Even subsampling is necessary for alpha diversity estimation because we need to control for uneven sampling. For example, imagine that we have 2 different soil samples and want to determine which one contains the most unique species. Sample 1 has 1000 sequence reads, representing a total of 100 unique species; sample 2 has 100 sequence reads representing a total of 50 unique species. Which one has more unique species? Without rarefying, sample 1 has more species, but after evenly rarefying sample 2 would have more.
You should provide alpha with a rarefied feature table. Running feature-table rarefy, then alpha with the rarefied table would replicate the alpha diversity results output from core-metrics.

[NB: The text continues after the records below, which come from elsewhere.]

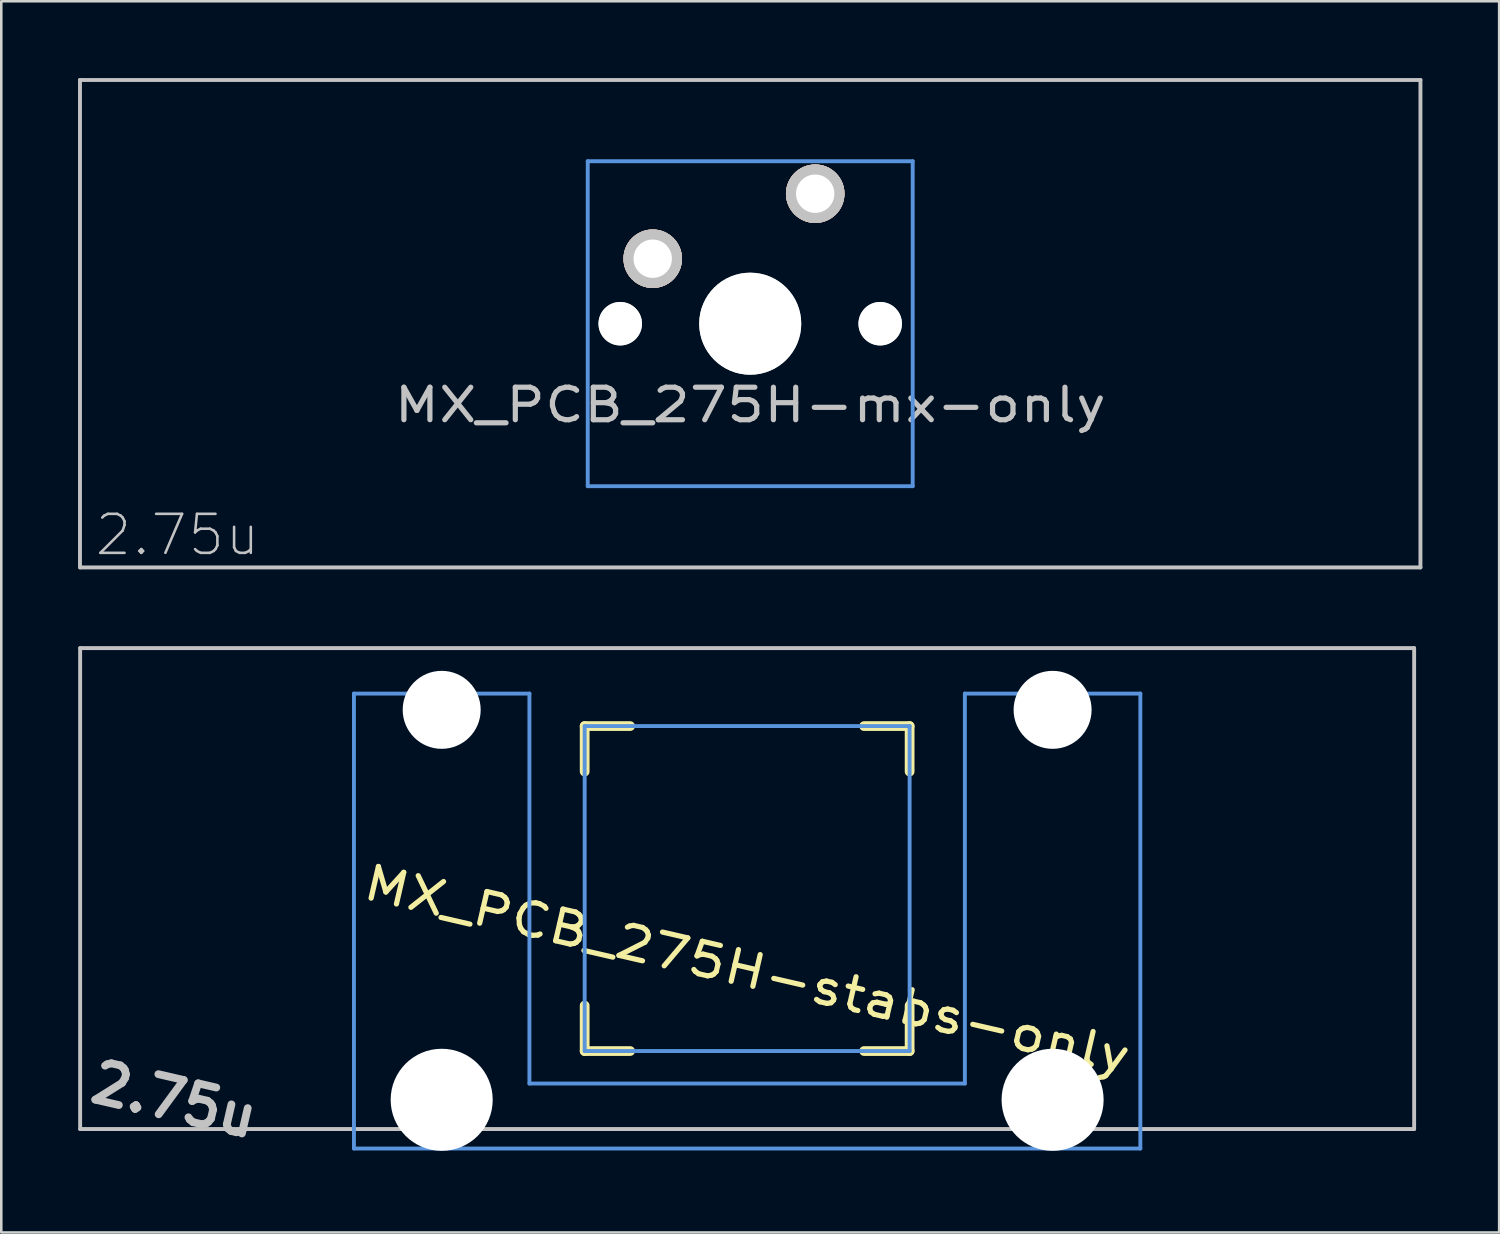
<source format=kicad_pcb>
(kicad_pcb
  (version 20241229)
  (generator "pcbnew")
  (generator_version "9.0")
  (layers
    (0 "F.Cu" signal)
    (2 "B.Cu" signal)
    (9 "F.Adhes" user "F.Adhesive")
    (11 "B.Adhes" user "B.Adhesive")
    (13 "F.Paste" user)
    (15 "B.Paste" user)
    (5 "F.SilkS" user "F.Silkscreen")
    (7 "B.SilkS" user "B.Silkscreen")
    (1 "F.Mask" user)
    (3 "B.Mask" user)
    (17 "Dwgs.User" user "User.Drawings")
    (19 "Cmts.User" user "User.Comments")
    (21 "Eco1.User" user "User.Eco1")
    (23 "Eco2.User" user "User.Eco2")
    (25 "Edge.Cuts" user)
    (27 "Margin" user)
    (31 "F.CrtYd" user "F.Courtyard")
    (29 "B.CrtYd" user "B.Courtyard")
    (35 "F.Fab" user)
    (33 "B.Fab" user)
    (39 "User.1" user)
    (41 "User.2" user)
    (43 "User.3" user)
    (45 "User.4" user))
  (footprint "MX_PCB_275H-stabs-only"
    (layer "F.Cu")
    (at 26.15 31.677)
    (property "Reference" "MX_PCB_275H-stabs-only" (at 0 3.175 347) (layer "F.SilkS") (effects (font (size 1.27 1.524) (thickness 0.203))))
    (attr through_hole)
    (fp_line (start -6.35 -6.35) (end -4.572 -6.35) (stroke (width 0.381) (type solid)) (layer "F.SilkS"))
    (fp_line (start -6.35 -4.572) (end -6.35 -6.35) (stroke (width 0.381) (type solid)) (layer "F.SilkS"))
    (fp_line (start -6.35 6.35) (end -6.35 4.572) (stroke (width 0.381) (type solid)) (layer "F.SilkS"))
    (fp_line (start -4.572 6.35) (end -6.35 6.35) (stroke (width 0.381) (type solid)) (layer "F.SilkS"))
    (fp_line (start 4.572 -6.35) (end 6.35 -6.35) (stroke (width 0.381) (type solid)) (layer "F.SilkS"))
    (fp_line (start 6.35 -6.35) (end 6.35 -4.572) (stroke (width 0.381) (type solid)) (layer "F.SilkS"))
    (fp_line (start 6.35 4.572) (end 6.35 6.35) (stroke (width 0.381) (type solid)) (layer "F.SilkS"))
    (fp_line (start 6.35 6.35) (end 4.572 6.35) (stroke (width 0.381) (type solid)) (layer "F.SilkS"))
    (fp_line (start -26.068 -9.398) (end 26.068 -9.398) (stroke (width 0.152) (type solid)) (layer "Dwgs.User"))
    (fp_line (start -26.068 9.398) (end -26.068 -9.398) (stroke (width 0.152) (type solid)) (layer "Dwgs.User"))
    (fp_line (start 26.068 -9.398) (end 26.068 9.398) (stroke (width 0.152) (type solid)) (layer "Dwgs.User"))
    (fp_line (start 26.068 9.398) (end -26.068 9.398) (stroke (width 0.152) (type solid)) (layer "Dwgs.User"))
    (fp_line (start -15.367 -7.62) (end -15.367 10.16) (stroke (width 0.152) (type solid)) (layer "Cmts.User"))
    (fp_line (start -15.367 10.16) (end 15.367 10.16) (stroke (width 0.152) (type solid)) (layer "Cmts.User"))
    (fp_line (start -8.509 -7.62) (end -15.367 -7.62) (stroke (width 0.152) (type solid)) (layer "Cmts.User"))
    (fp_line (start -8.509 7.62) (end -8.509 -7.62) (stroke (width 0.152) (type solid)) (layer "Cmts.User"))
    (fp_line (start -6.35 -6.35) (end 6.35 -6.35) (stroke (width 0.152) (type solid)) (layer "Cmts.User"))
    (fp_line (start -6.35 6.35) (end -6.35 -6.35) (stroke (width 0.152) (type solid)) (layer "Cmts.User"))
    (fp_line (start 6.35 -6.35) (end 6.35 6.35) (stroke (width 0.152) (type solid)) (layer "Cmts.User"))
    (fp_line (start 6.35 6.35) (end -6.35 6.35) (stroke (width 0.152) (type solid)) (layer "Cmts.User"))
    (fp_line (start 8.509 -7.62) (end 8.509 7.62) (stroke (width 0.152) (type solid)) (layer "Cmts.User"))
    (fp_line (start 8.509 7.62) (end -8.509 7.62) (stroke (width 0.152) (type solid)) (layer "Cmts.User"))
    (fp_line (start 15.367 -7.62) (end 8.509 -7.62) (stroke (width 0.152) (type solid)) (layer "Cmts.User"))
    (fp_line (start 15.367 10.16) (end 15.367 -7.62) (stroke (width 0.152) (type solid)) (layer "Cmts.User"))
    (fp_line (start -16.129 -2.286) (end -15.265 -2.286) (stroke (width 0.152) (type solid)) (layer "Eco2.User"))
    (fp_line (start -16.129 0.508) (end -16.129 -2.286) (stroke (width 0.152) (type solid)) (layer "Eco2.User"))
    (fp_line (start -15.265 -5.69) (end -8.611 -5.69) (stroke (width 0.152) (type solid)) (layer "Eco2.User"))
    (fp_line (start -15.265 -2.286) (end -15.265 -5.69) (stroke (width 0.152) (type solid)) (layer "Eco2.User"))
    (fp_line (start -15.265 0.508) (end -16.129 0.508) (stroke (width 0.152) (type solid)) (layer "Eco2.User"))
    (fp_line (start -15.265 6.604) (end -15.265 0.508) (stroke (width 0.152) (type solid)) (layer "Eco2.User"))
    (fp_line (start -14.224 6.604) (end -15.265 6.604) (stroke (width 0.152) (type solid)) (layer "Eco2.User"))
    (fp_line (start -14.224 7.772) (end -14.224 6.604) (stroke (width 0.152) (type solid)) (layer "Eco2.User"))
    (fp_line (start -9.652 6.604) (end -9.652 7.772) (stroke (width 0.152) (type solid)) (layer "Eco2.User"))
    (fp_line (start -9.652 7.772) (end -14.224 7.772) (stroke (width 0.152) (type solid)) (layer "Eco2.User"))
    (fp_line (start -8.611 -5.69) (end -8.611 -4.877) (stroke (width 0.152) (type solid)) (layer "Eco2.User"))
    (fp_line (start -8.611 -4.877) (end -6.985 -4.877) (stroke (width 0.152) (type solid)) (layer "Eco2.User"))
    (fp_line (start -8.611 5.817) (end -8.611 6.604) (stroke (width 0.152) (type solid)) (layer "Eco2.User"))
    (fp_line (start -8.611 6.604) (end -9.652 6.604) (stroke (width 0.152) (type solid)) (layer "Eco2.User"))
    (fp_line (start -6.985 -6.985) (end 6.985 -6.985) (stroke (width 0.152) (type solid)) (layer "Eco2.User"))
    (fp_line (start -6.985 -4.877) (end -6.985 -6.985) (stroke (width 0.152) (type solid)) (layer "Eco2.User"))
    (fp_line (start -6.985 5.817) (end -8.611 5.817) (stroke (width 0.152) (type solid)) (layer "Eco2.User"))
    (fp_line (start -6.985 6.985) (end -6.985 5.817) (stroke (width 0.152) (type solid)) (layer "Eco2.User"))
    (fp_line (start 6.985 -6.985) (end 6.985 -4.877) (stroke (width 0.152) (type solid)) (layer "Eco2.User"))
    (fp_line (start 6.985 -4.877) (end 8.611 -4.877) (stroke (width 0.152) (type solid)) (layer "Eco2.User"))
    (fp_line (start 6.985 5.817) (end 6.985 6.985) (stroke (width 0.152) (type solid)) (layer "Eco2.User"))
    (fp_line (start 6.985 6.985) (end -6.985 6.985) (stroke (width 0.152) (type solid)) (layer "Eco2.User"))
    (fp_line (start 8.611 -5.69) (end 15.265 -5.69) (stroke (width 0.152) (type solid)) (layer "Eco2.User"))
    (fp_line (start 8.611 -4.877) (end 8.611 -5.69) (stroke (width 0.152) (type solid)) (layer "Eco2.User"))
    (fp_line (start 8.611 5.817) (end 6.985 5.817) (stroke (width 0.152) (type solid)) (layer "Eco2.User"))
    (fp_line (start 8.611 6.604) (end 8.611 5.817) (stroke (width 0.152) (type solid)) (layer "Eco2.User"))
    (fp_line (start 9.652 6.604) (end 8.611 6.604) (stroke (width 0.152) (type solid)) (layer "Eco2.User"))
    (fp_line (start 9.652 7.772) (end 9.652 6.604) (stroke (width 0.152) (type solid)) (layer "Eco2.User"))
    (fp_line (start 14.224 6.604) (end 14.224 7.772) (stroke (width 0.152) (type solid)) (layer "Eco2.User"))
    (fp_line (start 14.224 7.772) (end 9.652 7.772) (stroke (width 0.152) (type solid)) (layer "Eco2.User"))
    (fp_line (start 15.265 -5.69) (end 15.265 -2.286) (stroke (width 0.152) (type solid)) (layer "Eco2.User"))
    (fp_line (start 15.265 -2.286) (end 16.129 -2.286) (stroke (width 0.152) (type solid)) (layer "Eco2.User"))
    (fp_line (start 15.265 0.508) (end 15.265 6.604) (stroke (width 0.152) (type solid)) (layer "Eco2.User"))
    (fp_line (start 15.265 6.604) (end 14.224 6.604) (stroke (width 0.152) (type solid)) (layer "Eco2.User"))
    (fp_line (start 16.129 -2.286) (end 16.129 0.508) (stroke (width 0.152) (type solid)) (layer "Eco2.User"))
    (fp_line (start 16.129 0.508) (end 15.265 0.508) (stroke (width 0.152) (type solid)) (layer "Eco2.User"))
    (fp_text user "2.75u" (at -22.385 8.255 347) (layer "Dwgs.User") (effects (font (size 1.524 1.524) (thickness 0.305))))
    (pad "" np_thru_hole circle (at -11.938 -6.985 347) (size 3.048 3.048) (drill 3.048) (layers "*.Cu"))
    (pad "" np_thru_hole circle (at -11.938 8.255 347) (size 3.988 3.988) (drill 3.988) (layers "*.Cu"))
    (pad "" np_thru_hole circle (at 11.938 -6.985 347) (size 3.048 3.048) (drill 3.048) (layers "*.Cu"))
    (pad "" np_thru_hole circle (at 11.938 8.255 347) (size 3.988 3.988) (drill 3.988) (layers "*.Cu")))
  (footprint "MX_PCB_275H-mx-only"
    (layer "F.Cu")
    (at 26.27 9.601)
    (property "Reference" "MX_PCB_275H-mx-only" (at 0 3.175 0) (layer "Dwgs.User") (effects (font (size 1.27 1.524) (thickness 0.203))))
    (attr through_hole)
    (fp_line (start -26.194 -9.525) (end 26.194 -9.525) (stroke (width 0.152) (type solid)) (layer "Dwgs.User"))
    (fp_line (start -26.194 9.525) (end -26.194 -9.525) (stroke (width 0.152) (type solid)) (layer "Dwgs.User"))
    (fp_line (start 26.194 -9.525) (end 26.194 9.525) (stroke (width 0.152) (type solid)) (layer "Dwgs.User"))
    (fp_line (start 26.194 9.525) (end -26.194 9.525) (stroke (width 0.152) (type solid)) (layer "Dwgs.User"))
    (fp_line (start -6.35 -6.35) (end 6.35 -6.35) (stroke (width 0.152) (type solid)) (layer "Cmts.User"))
    (fp_line (start -6.35 6.35) (end -6.35 -6.35) (stroke (width 0.152) (type solid)) (layer "Cmts.User"))
    (fp_line (start 6.35 -6.35) (end 6.35 6.35) (stroke (width 0.152) (type solid)) (layer "Cmts.User"))
    (fp_line (start 6.35 6.35) (end -6.35 6.35) (stroke (width 0.152) (type solid)) (layer "Cmts.User"))
    (fp_curve (pts (xy -7 -6.001) (xy -7 -6.551) (xy -6.55 -7.001) (xy -6 -7.001)) (stroke (width 0.3) (type solid)) (layer "Eco2.User"))
    (fp_curve (pts (xy -7 5.999) (xy -7 5.999) (xy -7 -6.001) (xy -7 -6.001)) (stroke (width 0.3) (type solid)) (layer "Eco2.User"))
    (fp_curve (pts (xy -6 -7.001) (xy -6 -7.001) (xy 6 -7.001) (xy 6 -7.001)) (stroke (width 0.3) (type solid)) (layer "Eco2.User"))
    (fp_curve (pts (xy -6 6.999) (xy -6.55 6.999) (xy -7 6.549) (xy -7 5.999)) (stroke (width 0.3) (type solid)) (layer "Eco2.User"))
    (fp_curve (pts (xy 6 -7.001) (xy 6.55 -7.001) (xy 7 -6.551) (xy 7 -6.001)) (stroke (width 0.3) (type solid)) (layer "Eco2.User"))
    (fp_curve (pts (xy 6 6.999) (xy 6 6.999) (xy -6 6.999) (xy -6 6.999)) (stroke (width 0.3) (type solid)) (layer "Eco2.User"))
    (fp_curve (pts (xy 7 -6.001) (xy 7 -6.001) (xy 7 5.999) (xy 7 5.999)) (stroke (width 0.3) (type solid)) (layer "Eco2.User"))
    (fp_curve (pts (xy 7 5.999) (xy 7 6.549) (xy 6.55 6.999) (xy 6 6.999)) (stroke (width 0.3) (type solid)) (layer "Eco2.User"))
    (fp_text user "2.75u" (at -22.385 8.255 0) (layer "Dwgs.User") (effects (font (size 1.524 1.524) (thickness 0.1))))
    (pad "" np_thru_hole circle (at -5.08 0) (size 1.7 1.7) (drill 1.7) (layers "*.Cu" "Dwgs.User"))
    (pad "" np_thru_hole circle (at 0 0) (size 3.988 3.988) (drill 3.988) (layers "*.Cu" "Dwgs.User"))
    (pad "" np_thru_hole circle (at 5.08 0) (size 1.7 1.7) (drill 1.7) (layers "*.Cu" "Dwgs.User"))
    (pad "1" thru_hole circle (at 2.54 -5.08) (size 2.286 2.286) (drill 1.499) (layers "*.Cu" "*.SilkS" "*.Mask" "Dwgs.User"))
    (pad "2" thru_hole circle (at -3.81 -2.54) (size 2.286 2.286) (drill 1.499) (layers "*.Cu" "*.SilkS" "*.Mask" "Dwgs.User")))
  (gr_rect
    (start -3 -3)
    (end 55.54 45.117)
    (stroke (width 0.1) (type default))
    (fill no)
    (layer "Edge.Cuts")))
</source>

@pumpkin, a quick follow-up on @Nicholas_Bokulich's answer, as of QIIME 2 2017.9 both core-metrics and core-metrics-phylogenetic now return the rarefied feature table, so if you want to use the same rarefied table that was used to compute the values returned in core-metrics/core-metrics-phylogenetic, you can just use that artifact (instead of recomputing the rarefied table). Either approach is good, and probably warrants comparison as part of your analysis, I just wanted to let you know there are a few ways to accomplish this goal! Thanks for using QIIME 2!